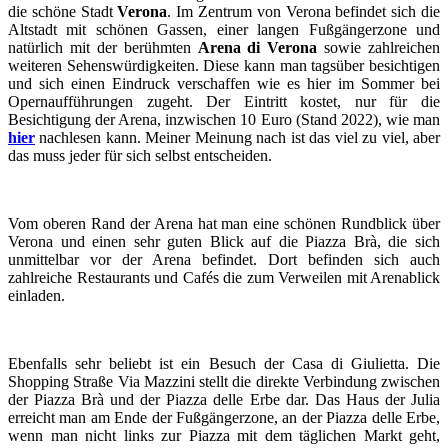
die schöne Stadt
Verona
. Im Zentrum von Verona befindet sich die
Altstadt mit schönen Gassen, einer langen Fußgängerzone und
natürlich mit der berühmten
Arena di Verona
sowie zahlreichen
weiteren Sehenswürdigkeiten. Diese kann man tagsüber besichtigen
und sich einen Eindruck verschaffen wie es hier im Sommer bei
Opernaufführungen zugeht. Der Eintritt kostet, nur für die
Besichtigung der Arena, inzwischen 10 Euro (Stand 2022), wie man
hier
nachlesen kann. Meiner Meinung nach ist das viel zu viel, aber
das muss jeder für sich selbst entscheiden.
Vom oberen Rand der Arena hat man eine schönen Rundblick über
Verona und einen sehr guten Blick auf die Piazza Brà, die sich
unmittelbar vor der Arena befindet. Dort befinden sich auch
zahlreiche Restaurants und Cafés die zum Verweilen mit Arenablick
einladen.
Ebenfalls sehr beliebt ist ein Besuch der Casa di Giulietta. Die
Shopping Straße Via Mazzini stellt die direkte Verbindung zwischen
der Piazza Brà und der Piazza delle Erbe dar. Das Haus der Julia
erreicht man am Ende der Fußgängerzone, an der Piazza delle Erbe,
wenn man nicht links zur Piazza mit dem täglichen Markt geht,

Task description ▸ Strip out the pictures and repeat the listing above exactly.

Exercise solution ▸
die schöne Stadt
Verona
. Im Zentrum von Verona befindet sich die
Altstadt mit schönen Gassen, einer langen Fußgängerzone und
natürlich mit der berühmten
Arena di Verona
sowie zahlreichen
weiteren Sehenswürdigkeiten. Diese kann man tagsüber besichtigen
und sich einen Eindruck verschaffen wie es hier im Sommer bei
Opernaufführungen zugeht. Der Eintritt kostet, nur für die
Besichtigung der Arena, inzwischen 10 Euro (Stand 2022), wie man
hier
nachlesen kann. Meiner Meinung nach ist das viel zu viel, aber
das muss jeder für sich selbst entscheiden.
Vom oberen Rand der Arena hat man eine schönen Rundblick über
Verona und einen sehr guten Blick auf die Piazza Brà, die sich
unmittelbar vor der Arena befindet. Dort befinden sich auch
zahlreiche Restaurants und Cafés die zum Verweilen mit Arenablick
einladen.
Ebenfalls sehr beliebt ist ein Besuch der Casa di Giulietta. Die
Shopping Straße Via Mazzini stellt die direkte Verbindung zwischen
der Piazza Brà und der Piazza delle Erbe dar. Das Haus der Julia
erreicht man am Ende der Fußgängerzone, an der Piazza delle Erbe,
wenn man nicht links zur Piazza mit dem täglichen Markt geht,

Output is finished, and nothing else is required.